The Metric Martyrs now presented an appeal to the House of Lords, but it was thought that their appeal was not worth hearing, so the decision of the Appeal Court acquired the status of LEGAL PRECEDENT, which as every law student knows, is now binding on all subsequent decisions.
This “innovation” by Laws and Crane can be summarised in general terms as follows:
- There are now two levels of law in the United Kingdom: a) Constitutional laws and b) Ordinary laws. There are different rules applicable if Parliament wishes to repeal any of them.
- In cases where there is a conflict between two ordinary laws, the later law is deemed to annul those provisions of the previous law in conflict with it, under the well-established doctrine of “implied repeal”, whereby that part of the earlier law, if found to be in conflict with the later, is declared null and void.
- In cases where there is a conflict between an ordinary law and a previous constitutional law, then the constitutional law is held to prevail over the ordinary law, UNLESS the subsequent ordinary law EXPLICITLY repeals a provision in the preceding constitutional law.
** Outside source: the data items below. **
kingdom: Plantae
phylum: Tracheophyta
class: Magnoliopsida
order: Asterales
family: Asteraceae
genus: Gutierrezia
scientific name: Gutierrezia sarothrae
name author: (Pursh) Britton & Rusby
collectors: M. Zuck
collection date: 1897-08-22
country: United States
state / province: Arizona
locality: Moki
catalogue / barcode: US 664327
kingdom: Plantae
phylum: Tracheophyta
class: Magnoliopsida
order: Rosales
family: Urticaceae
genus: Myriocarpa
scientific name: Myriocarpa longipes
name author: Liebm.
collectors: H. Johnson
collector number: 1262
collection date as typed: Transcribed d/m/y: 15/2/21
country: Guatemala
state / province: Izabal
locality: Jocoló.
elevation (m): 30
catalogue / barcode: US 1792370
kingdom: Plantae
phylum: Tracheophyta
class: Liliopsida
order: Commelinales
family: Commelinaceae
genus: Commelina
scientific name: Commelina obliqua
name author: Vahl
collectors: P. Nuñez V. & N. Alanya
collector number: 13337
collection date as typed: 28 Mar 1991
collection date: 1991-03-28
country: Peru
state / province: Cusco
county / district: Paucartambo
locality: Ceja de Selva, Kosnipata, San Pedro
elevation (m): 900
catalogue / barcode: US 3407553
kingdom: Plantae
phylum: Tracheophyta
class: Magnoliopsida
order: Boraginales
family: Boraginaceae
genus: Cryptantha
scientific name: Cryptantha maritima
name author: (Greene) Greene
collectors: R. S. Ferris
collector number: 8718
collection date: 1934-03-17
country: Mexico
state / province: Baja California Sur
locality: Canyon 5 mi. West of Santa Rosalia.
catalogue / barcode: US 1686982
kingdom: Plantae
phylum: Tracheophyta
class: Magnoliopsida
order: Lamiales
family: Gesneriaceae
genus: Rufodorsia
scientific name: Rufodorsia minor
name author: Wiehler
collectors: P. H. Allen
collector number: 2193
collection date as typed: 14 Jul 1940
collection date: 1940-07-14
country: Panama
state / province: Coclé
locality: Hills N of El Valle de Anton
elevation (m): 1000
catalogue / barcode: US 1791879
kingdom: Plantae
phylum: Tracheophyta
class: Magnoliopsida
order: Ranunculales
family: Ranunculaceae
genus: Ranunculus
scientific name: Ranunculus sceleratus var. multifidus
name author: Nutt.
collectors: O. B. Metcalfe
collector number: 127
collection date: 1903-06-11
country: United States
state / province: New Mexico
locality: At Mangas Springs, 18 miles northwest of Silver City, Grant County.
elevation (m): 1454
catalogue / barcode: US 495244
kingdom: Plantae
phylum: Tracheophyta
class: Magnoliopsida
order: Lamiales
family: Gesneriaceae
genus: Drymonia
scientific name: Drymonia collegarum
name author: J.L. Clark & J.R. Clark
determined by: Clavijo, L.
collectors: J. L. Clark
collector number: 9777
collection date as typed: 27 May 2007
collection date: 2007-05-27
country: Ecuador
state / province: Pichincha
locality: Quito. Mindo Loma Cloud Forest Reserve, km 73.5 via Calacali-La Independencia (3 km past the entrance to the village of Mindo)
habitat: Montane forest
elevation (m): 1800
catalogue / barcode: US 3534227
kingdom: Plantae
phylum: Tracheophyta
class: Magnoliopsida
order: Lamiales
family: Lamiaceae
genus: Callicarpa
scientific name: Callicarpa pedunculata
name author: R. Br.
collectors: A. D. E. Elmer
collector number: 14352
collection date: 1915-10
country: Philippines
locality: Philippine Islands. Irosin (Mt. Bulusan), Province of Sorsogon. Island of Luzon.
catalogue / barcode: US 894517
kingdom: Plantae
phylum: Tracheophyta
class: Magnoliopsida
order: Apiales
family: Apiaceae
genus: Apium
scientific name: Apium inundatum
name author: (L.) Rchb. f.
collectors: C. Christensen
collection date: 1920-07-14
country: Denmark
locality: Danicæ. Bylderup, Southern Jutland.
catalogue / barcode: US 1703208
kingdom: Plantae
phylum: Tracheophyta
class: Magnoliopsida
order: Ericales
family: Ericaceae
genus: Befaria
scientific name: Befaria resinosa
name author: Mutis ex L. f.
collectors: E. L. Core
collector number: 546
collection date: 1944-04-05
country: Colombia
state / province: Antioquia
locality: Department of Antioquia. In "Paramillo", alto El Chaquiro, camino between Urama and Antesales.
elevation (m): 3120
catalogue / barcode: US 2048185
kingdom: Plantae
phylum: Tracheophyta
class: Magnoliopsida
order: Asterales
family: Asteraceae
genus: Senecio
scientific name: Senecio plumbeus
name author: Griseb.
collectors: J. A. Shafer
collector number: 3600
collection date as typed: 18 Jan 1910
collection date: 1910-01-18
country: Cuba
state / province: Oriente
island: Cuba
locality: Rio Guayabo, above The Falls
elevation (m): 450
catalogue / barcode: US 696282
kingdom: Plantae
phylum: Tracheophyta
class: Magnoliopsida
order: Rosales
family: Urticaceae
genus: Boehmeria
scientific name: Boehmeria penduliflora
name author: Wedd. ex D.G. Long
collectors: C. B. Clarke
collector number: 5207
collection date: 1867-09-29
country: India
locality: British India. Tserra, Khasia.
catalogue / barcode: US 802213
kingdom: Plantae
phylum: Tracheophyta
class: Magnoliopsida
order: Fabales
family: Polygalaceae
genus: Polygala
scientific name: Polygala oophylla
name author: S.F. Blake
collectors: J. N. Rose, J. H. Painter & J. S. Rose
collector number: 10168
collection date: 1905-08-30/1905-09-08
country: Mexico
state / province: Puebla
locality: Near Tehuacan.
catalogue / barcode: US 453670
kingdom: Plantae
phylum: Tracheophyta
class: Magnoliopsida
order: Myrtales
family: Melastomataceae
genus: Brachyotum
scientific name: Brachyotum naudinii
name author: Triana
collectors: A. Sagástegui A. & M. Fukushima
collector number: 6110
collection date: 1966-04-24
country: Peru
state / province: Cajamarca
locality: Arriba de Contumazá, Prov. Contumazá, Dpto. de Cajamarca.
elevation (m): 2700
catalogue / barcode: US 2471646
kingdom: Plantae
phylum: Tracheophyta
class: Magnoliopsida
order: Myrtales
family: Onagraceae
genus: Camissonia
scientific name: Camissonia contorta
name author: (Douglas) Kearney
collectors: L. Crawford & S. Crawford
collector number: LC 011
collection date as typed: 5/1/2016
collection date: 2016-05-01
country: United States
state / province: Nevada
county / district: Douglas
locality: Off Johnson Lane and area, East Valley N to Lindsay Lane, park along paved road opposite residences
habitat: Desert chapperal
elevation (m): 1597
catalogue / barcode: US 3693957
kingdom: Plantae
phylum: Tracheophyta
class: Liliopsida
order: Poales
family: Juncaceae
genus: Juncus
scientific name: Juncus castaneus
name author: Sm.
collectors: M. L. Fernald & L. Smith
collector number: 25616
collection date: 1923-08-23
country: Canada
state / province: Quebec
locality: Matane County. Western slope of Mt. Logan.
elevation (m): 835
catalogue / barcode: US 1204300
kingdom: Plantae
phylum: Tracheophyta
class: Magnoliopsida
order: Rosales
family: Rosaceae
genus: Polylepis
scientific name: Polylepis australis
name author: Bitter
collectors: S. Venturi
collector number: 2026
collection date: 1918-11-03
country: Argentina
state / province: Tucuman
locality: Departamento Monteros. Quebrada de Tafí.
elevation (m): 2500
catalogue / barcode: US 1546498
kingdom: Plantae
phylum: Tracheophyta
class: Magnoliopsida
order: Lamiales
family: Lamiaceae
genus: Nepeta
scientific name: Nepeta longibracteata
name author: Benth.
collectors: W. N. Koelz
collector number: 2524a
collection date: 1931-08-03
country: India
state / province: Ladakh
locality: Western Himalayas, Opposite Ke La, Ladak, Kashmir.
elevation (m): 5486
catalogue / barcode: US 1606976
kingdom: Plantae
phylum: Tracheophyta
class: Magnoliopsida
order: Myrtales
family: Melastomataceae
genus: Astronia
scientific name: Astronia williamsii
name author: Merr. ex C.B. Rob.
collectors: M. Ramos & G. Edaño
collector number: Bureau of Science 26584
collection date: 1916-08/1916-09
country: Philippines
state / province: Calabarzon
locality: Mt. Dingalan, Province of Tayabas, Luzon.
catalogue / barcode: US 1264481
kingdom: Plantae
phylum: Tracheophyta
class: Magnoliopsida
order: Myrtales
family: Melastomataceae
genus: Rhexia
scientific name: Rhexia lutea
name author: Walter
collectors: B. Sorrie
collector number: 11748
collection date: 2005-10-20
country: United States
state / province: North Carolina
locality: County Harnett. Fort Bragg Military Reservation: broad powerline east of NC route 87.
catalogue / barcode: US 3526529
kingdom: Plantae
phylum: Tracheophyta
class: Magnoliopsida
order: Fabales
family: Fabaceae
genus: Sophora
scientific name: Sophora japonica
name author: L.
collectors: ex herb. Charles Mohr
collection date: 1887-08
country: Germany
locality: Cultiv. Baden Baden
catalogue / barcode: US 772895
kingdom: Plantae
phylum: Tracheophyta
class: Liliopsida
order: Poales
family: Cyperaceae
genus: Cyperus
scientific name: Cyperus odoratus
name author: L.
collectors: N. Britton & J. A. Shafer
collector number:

Parliament can repeal any constitutional law by simple majority vote, for one bedrock rule of our constitution is that No Parliament Can Bind Its Successors. This is also the basis for the doctrine of implied repeal.
- However what Laws and Crane established is the principle that Parliament cannot change the constitution by implied repeal.
- So by the same token, if there is a conflict between two “constitutional laws”, then it must surely follow that UNLESS the subsequent constitutional law EXPLICITLY repeals a provision in the preceding constitutional law, then the preceding constitutional law prevails.
So if in a case against the Kent police charging them with unlawful detention or false imprisonment, their defending counsel should argue that the PTA1972 over-rides any provisions of Magna Carta 1215 or indeed Habeas Corpus, under “implied repeal”, the counter-argument could be to say that Magna Carta has CONSTITUTIONAL status, and so has Habeas Corpus. Therefore if the PTA1972 had been intended to over-ride it it should have said so explicitly. In fact it did not abrogate section 38 of Magna Carta! Indeed section 38 is hardly ever talked about because, in the English-speaking world at least, it is considered too obvious that you need evidence of wrong-doing before starting legal proceedings against anyone.
After all the public razzmatazz (on both sides of the North Atlantic) about celebrating our Magna Carta heritage in 2015, I would like to see a judge having the brazen face to deny that Magna Carta has Constitutional Status! And since Ms Southern is a Canadian citizen, and Ms Pettibone (who was also so detained) is a US citizen, and both countries proclaim Magna Carta as a founding document of their – and our – civilization, I think that this argument ought to have the power to crush these miserable bureaucrats who try to steal our liberties.
As indeed was the original intention of those who drafted it, all those centuries ago.
And indeed as commentators from Coke to Churchill have repeated down the ages.
Previous attempts to get us out of the tentacles of the EU through the law courts have failed. Largely owing to the unwillingness of the judges to go against Parliament. And to the general climate of opinion which was held to be in favour of EU membership.
But now that Brexit has won the referendum, and the government is officially in favour, some judges might at least be willing to follow the precedent of the Appeal Court’s Laws and Crane…. who will thereby be hoisted with their own petard!